##### Data in this exercise #####

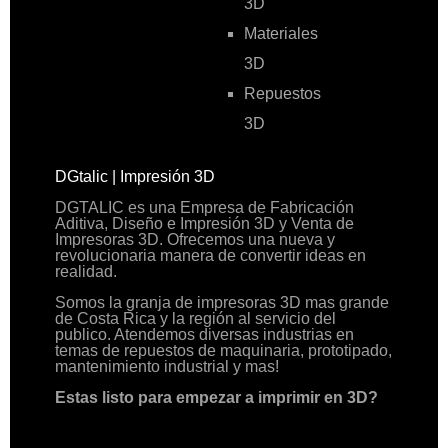
3D
Materiales
3D
Repuestos
3D
DGtalic | Impresión 3D
DGTALIC es una Empresa de Fabricación
Aditiva, Diseño e Impresión 3D y Venta de
Impresoras 3D. Ofrecemos una nueva y
revolucionaria manera de convertir ideas en
realidad.
Somos la granja de impresoras 3D mas grande
de Costa Rica y la región al servicio del
publico. Atendemos diversas industrias en
temas de repuestos de maquinaria, prototipado,
mantenimiento industrial y mas!
Estas listo para empezar a imprimir en 3D?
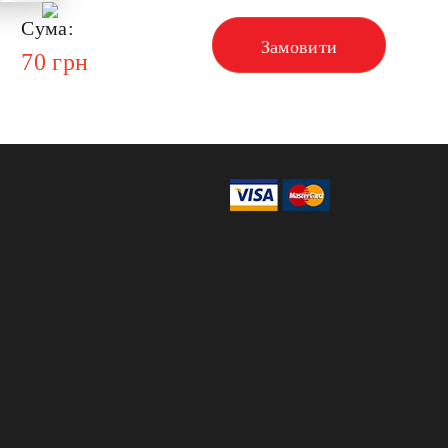
Сума:
Замовити
70
грн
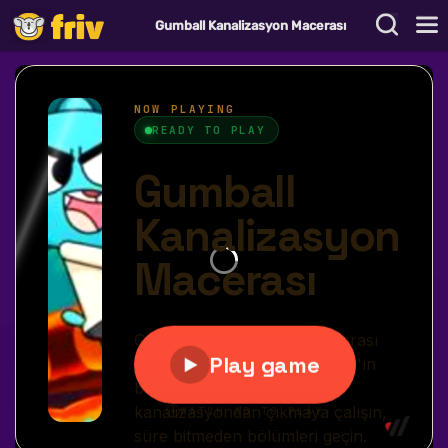
Gumball Kanalizasyon Macerası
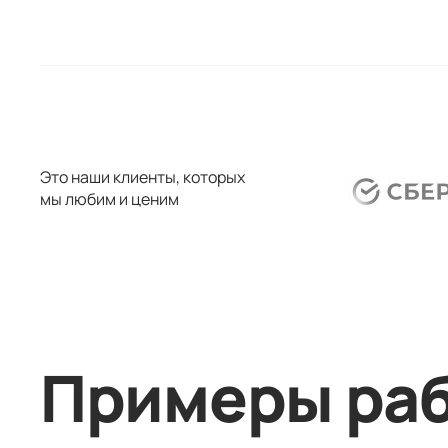
Это наши клиенты, которых
мы любим и ценим
Примеры ра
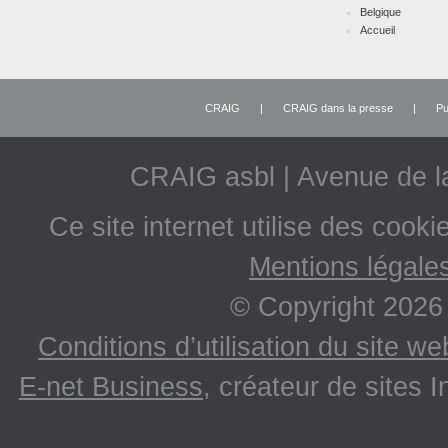
Belgique
Accueil
CRAIG
|
CRAIG dans la presse
|
Pu
CRAIG asbl | Avenue de 
Ce site internet utilise des cooki
Mentions légale
© Copyright 2026
Conditions d’utilisation du site w
E-net Business
, créateur de sites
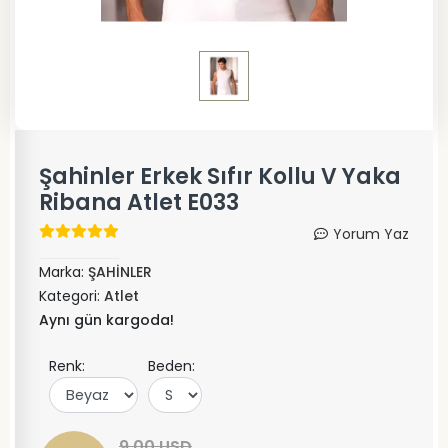
Şahinler Erkek Sıfır Kollu V Yaka
Ribana Atlet E033
Yorum Yaz
Marka:
ŞAHİNLER
Kategori:
Atlet
Aynı gün kargoda!
Renk:
Beden:
9,00 USD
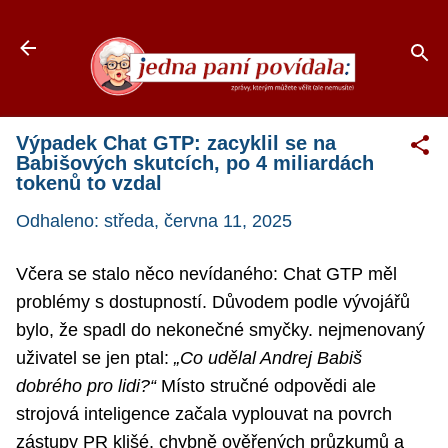
Přeskočit na hlavní obsah
Výpadek Chat GTP: zacyklil se na
Babišových skutcích, po 4 miliardách
tokenů to vzdal
Odhaleno:
středa, června 11, 2025
Včera se stalo něco nevídaného: Chat GTP měl
problémy s dostupností. Důvodem podle vývojářů
bylo, že spadl do nekonečné smyčky. nejmenovaný
uživatel se jen ptal:
„Co udělal Andrej Babiš
dobrého pro lidi?“
Místo stručné odpovědi ale
strojová inteligence začala vyplouvat na povrch
zástupy PR klišé, chybně ověřených průzkumů a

#####

### Task requirements
When copying the entries, drop the images and keep every line exact.

### Written reply
3D
Materiales
3D
Repuestos
3D
DGtalic | Impresión 3D
DGTALIC es una Empresa de Fabricación
Aditiva, Diseño e Impresión 3D y Venta de
Impresoras 3D. Ofrecemos una nueva y
revolucionaria manera de convertir ideas en
realidad.
Somos la granja de impresoras 3D mas grande
de Costa Rica y la región al servicio del
publico. Atendemos diversas industrias en
temas de repuestos de maquinaria, prototipado,
mantenimiento industrial y mas!
Estas listo para empezar a imprimir en 3D?
Сума:
Замовити
70
грн
Gumball Kanalizasyon Macerası
Это наши клиенты, которых
мы любим и ценим
Примеры ра
Belgique
Accueil
CRAIG
|
CRAIG dans la presse
|
Pu
CRAIG asbl | Avenue de 
Ce site internet utilise des cooki
Mentions légale
© Copyright 2026
Conditions d’utilisation du site w
E-net Business
, créateur de sites
Şahinler Erkek Sıfır Kollu V Yaka
Ribana Atlet E033
Yorum Yaz
Marka:
ŞAHİNLER
Kategori:
Atlet
Aynı gün kargoda!
Renk:
Beden:
9,00 USD
Přeskočit na hlavní obsah
Výpadek Chat GTP: zacyklil se na
Babišových skutcích, po 4 miliardách
tokenů to vzdal
Odhaleno:
středa, června 11, 2025
Včera se stalo něco nevídaného: Chat GTP měl
problémy s dostupností. Důvodem podle vývojářů
bylo, že spadl do nekonečné smyčky. nejmenovaný
uživatel se jen ptal:
„Co udělal Andrej Babiš
dobrého pro lidi?“
Místo stručné odpovědi ale
strojová inteligence začala vyplouvat na povrch
zástupy PR klišé, chybně ověřených průzkumů a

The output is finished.